▸ Records supplied
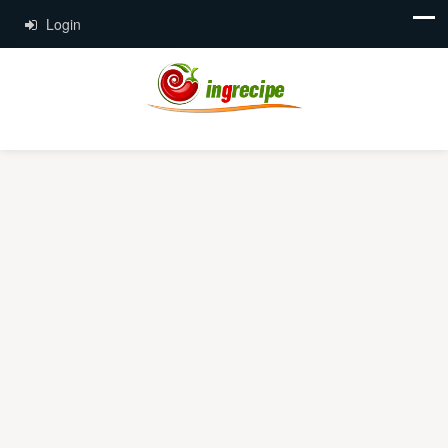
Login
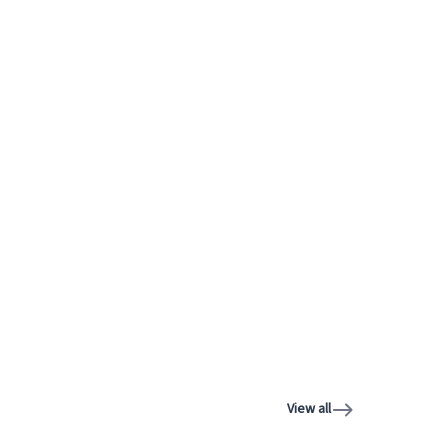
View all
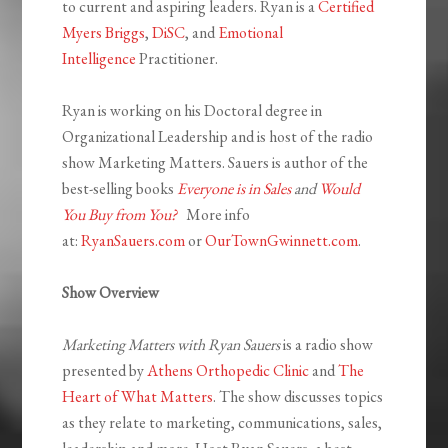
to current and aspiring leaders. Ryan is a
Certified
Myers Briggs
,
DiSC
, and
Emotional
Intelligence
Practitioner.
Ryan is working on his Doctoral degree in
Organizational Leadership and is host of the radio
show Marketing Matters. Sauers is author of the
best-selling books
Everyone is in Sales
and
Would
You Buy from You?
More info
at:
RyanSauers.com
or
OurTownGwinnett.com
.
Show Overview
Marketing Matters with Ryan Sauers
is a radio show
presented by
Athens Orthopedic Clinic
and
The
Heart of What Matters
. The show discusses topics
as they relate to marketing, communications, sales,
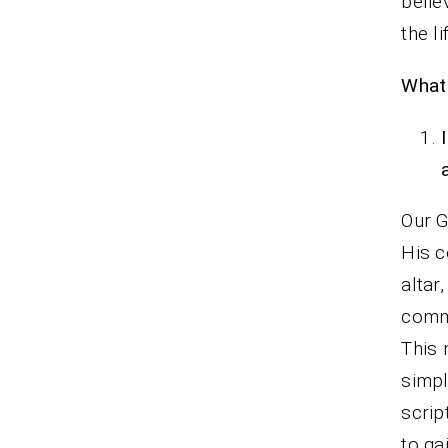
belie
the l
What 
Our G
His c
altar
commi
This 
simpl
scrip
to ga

▸ Task statement
Pull every line that holds the string "radio" out of the records.

▸ Solution
Organizational Leadership and is host of the radio
is a radio show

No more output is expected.